I never felt such emotion™
while I never felt such emotion™ by ACTIVE PRESENCE is tagged as future funk on Bandcamp, it certainly has more in common with early James Ferraro in some respects, and Windows96 in others. making generous use of the sounds of vintage games, it’s almost refreshing to hear something so inspired by the aesthetics of the 80s and early 90s in this landscape of y2k nostalgia. I never felt such emotion™ is discordant and tension-filled to dreamy and ethereal effects. i always thought one of the true revelations of vaporwave was the way it invents harmony and elegance from dissonance. it really has been a long while since i felt like this.
magician whisper
DΛRKNΣSS has given us several releases this year, the most well know probably being magician whisper. i include it here because it’s tagged, among other things, as post-vaporwave, and any movement in music worth your attention has a post- progression, too. post-vaporwave is a growing iteration of the genre, though with so many manifestations to begin with, it’s difficult to categorize what actually constitutes a post-vaporwave movement. to me, magician whisper evokes barber beats more than anything, a category within vaporwave named after haircuts for men, who typified the darker and more ambient sound present on DΛRKNΣSS.
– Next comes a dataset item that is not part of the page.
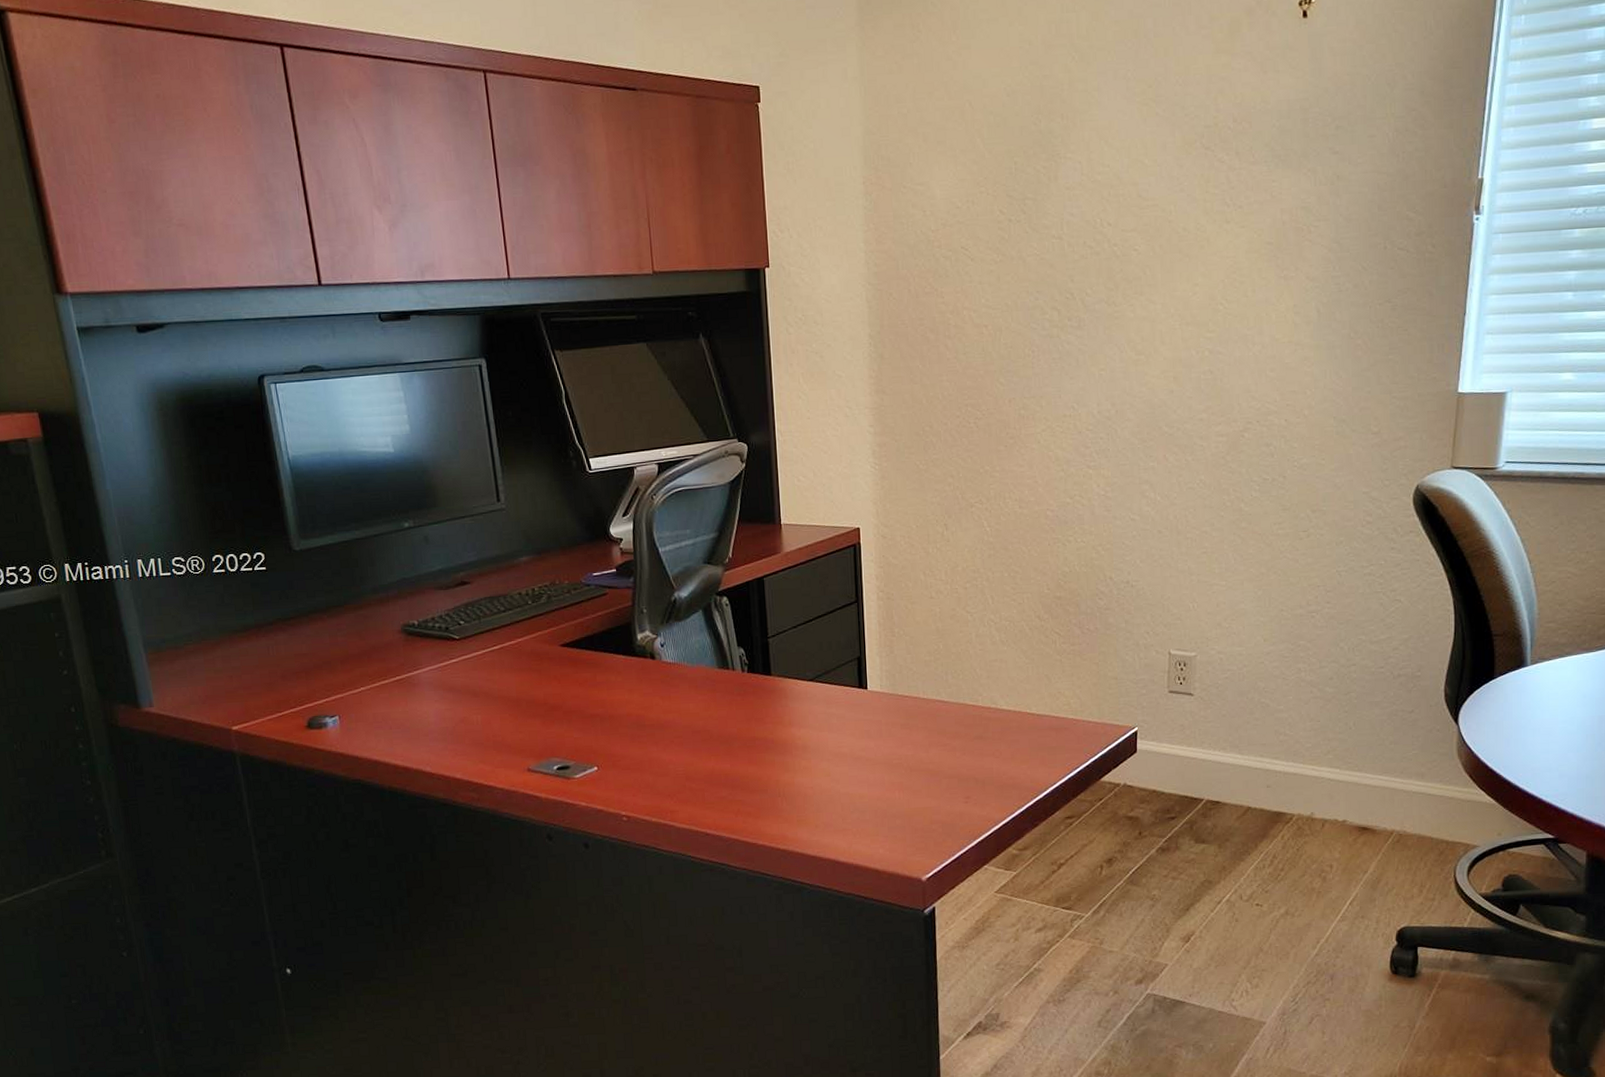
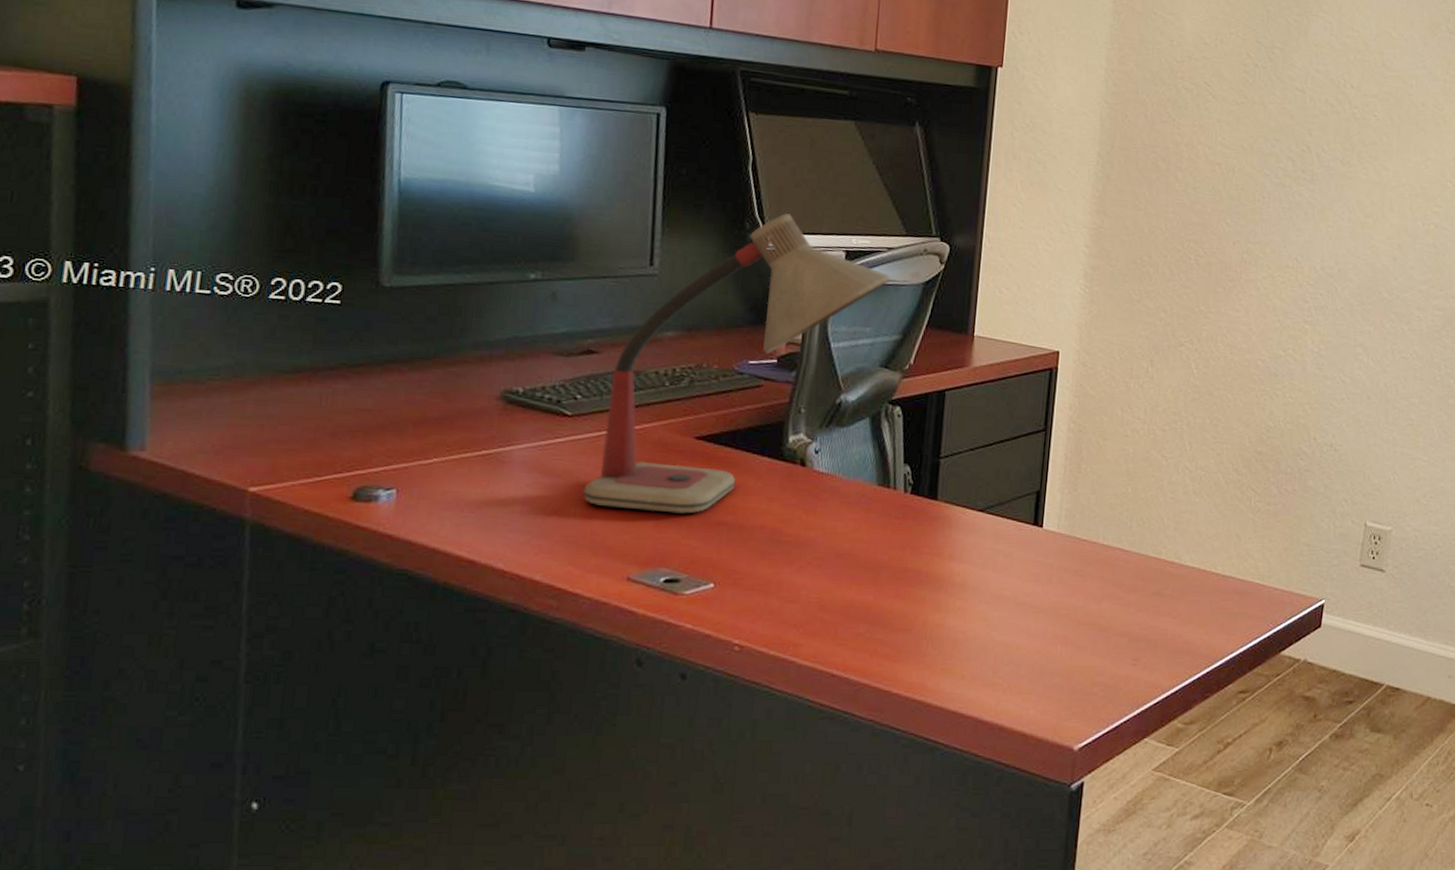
desk lamp: none [480,437,701,712] -> present [583,213,892,514]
speaking of barber beats, haircuts for men released new music last week4. like i said, vaporwave lives.
classic gifs
Tumblr user gearspear found a CD-ROM packed with 22,000 gifs.
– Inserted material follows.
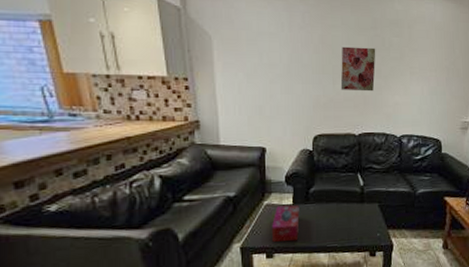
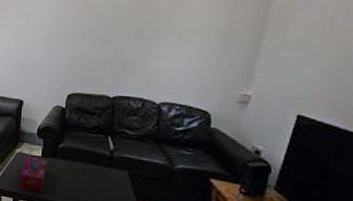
wall art: present [340,46,376,92] -> none [99,10,140,55]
they dumped the contents into a Google Drive folder here.
blinkies
speaking of Tumblr, blinkies have enjoyed a moment there over the past six months or so, thanks in large part to blinkies.cafe, the blinkie generator and archive that celebrated its first birthday recently.
blinkies.cafe is part of The Yesterweb webring, and if you yearn for the decentralized and diy days of web1, before the internet was snatched up into the palms of big corporations, you might like some of the zines and manifestos hosted there.
a return to the ethos of web1 on a large scale may not be particularly realistic given how dramatically technology, culture, politics, and the mechanisms of capitalism have changed over the past 30 years, but there’s certainly been a renewed interest recently, from multiple ends, in unraveling the commodification of the internet and restoring it as a forum for connection, community building, and creation. i admire the Yesterweb types and even count myself among them—i admit that i hold web1 on a pedestal for reasons related both to politics and nostalgia. contemporary attempts to decentralize the web through new technologies have been largely corrupted by capitalists and corporations. maybe i should just buy a flip phone.
void dive
thank you for joining me. until next time.
i love dead malls
it’s debatable if Chuck Person’s Eccojams Vol 1 is a vaporwave album proper or proto-vaporwave; either way it was seminal.